I am calling the Mayor's plan a self-managed pension bond since the budget logic is similar.  Rather than rely on outside investment managers, he is just putting himself in charge of a committee of investing up to $400 million in bond proceeds to achieve his civic and budget goals.  He is arguing that he should be in charge of the second half-cent of sales tax revenue, even borrowing so the revenues beyond his term can be spent/invested today, because it would not exist if not for his idea and push to go for the larger tax increase.  He believes he and the city council will make the right investments today that "change the economic arc of the City."

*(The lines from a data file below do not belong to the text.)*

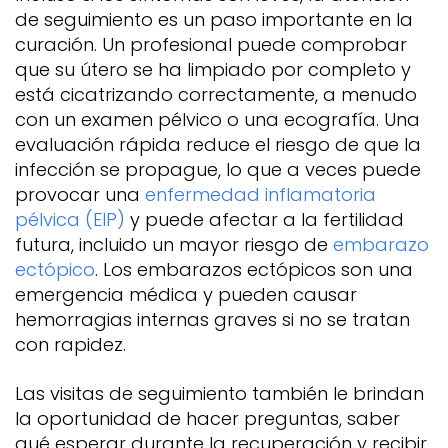
de seguimiento es un paso importante en la
curación. Un profesional puede comprobar
que su útero se ha limpiado por completo y
está cicatrizando correctamente, a menudo
con un examen pélvico o una ecografía. Una
evaluación rápida reduce el riesgo de que la
infección se propague, lo que a veces puede
provocar una
enfermedad inflamatoria
pélvica (EIP)
y puede afectar a la fertilidad
futura, incluido un mayor riesgo de
embarazo
ectópico
. Los embarazos ectópicos son una
emergencia médica y pueden causar
hemorragias internas graves si no se tratan
con rapidez.
Las visitas de seguimiento también le brindan
la oportunidad de hacer preguntas, saber
qué esperar durante la recuperación y recibir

Below are some quotes from when the Mayor put forward his vision a few weeks ago for how to spend the second half cent of the Measure U sales tax,

By the end of the five-year budget forecast, the city will owe CalPERS an additional $39 million a year to pay for pension obligations for existing city employees.  We are also at the beginning of collective bargaining for nearly all of our city employees. Assuming modest wage increases, and we should always treat our employees with respect and real support, the additional outlay for the city will be at least $15-$20 million per year.

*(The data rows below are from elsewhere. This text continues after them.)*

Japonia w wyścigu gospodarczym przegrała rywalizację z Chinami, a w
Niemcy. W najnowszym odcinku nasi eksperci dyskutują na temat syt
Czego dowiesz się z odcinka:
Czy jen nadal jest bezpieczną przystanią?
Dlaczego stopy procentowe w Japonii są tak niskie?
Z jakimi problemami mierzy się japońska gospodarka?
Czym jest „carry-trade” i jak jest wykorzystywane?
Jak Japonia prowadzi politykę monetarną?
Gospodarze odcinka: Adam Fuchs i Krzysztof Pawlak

“These numbers are easily verified. Add them together – the pension obligation and the low end of the salary increases -- and they total at least $54 million. ...“The second half cent equals $50 million. If we keep the second half cent in the general fund, every penny will go to pension and salaries.
I will argue confidently throughout these next weeks that if I had not laid out a clear, inclusive economic agenda for the city in my first years as mayor, the city would have sought only to renew the original Measure U at half a cent, so there would not have been a second half cent to consider for pensions, or salaries, or basic services...
“Since we pass only one budget at a time, and you cannot bind future city councils, there is only one way I know of to guarantee that significant resources will be dedicated long-term to the promise we made to our voters and to our neighborhoods. I will ask the treasurer to come back over the next weeks with a proposal to securitize $25 million a year from the second half cent. A commitment of $25 million a year for 25 years would allow us to create a capital equity fund of more than $400 million.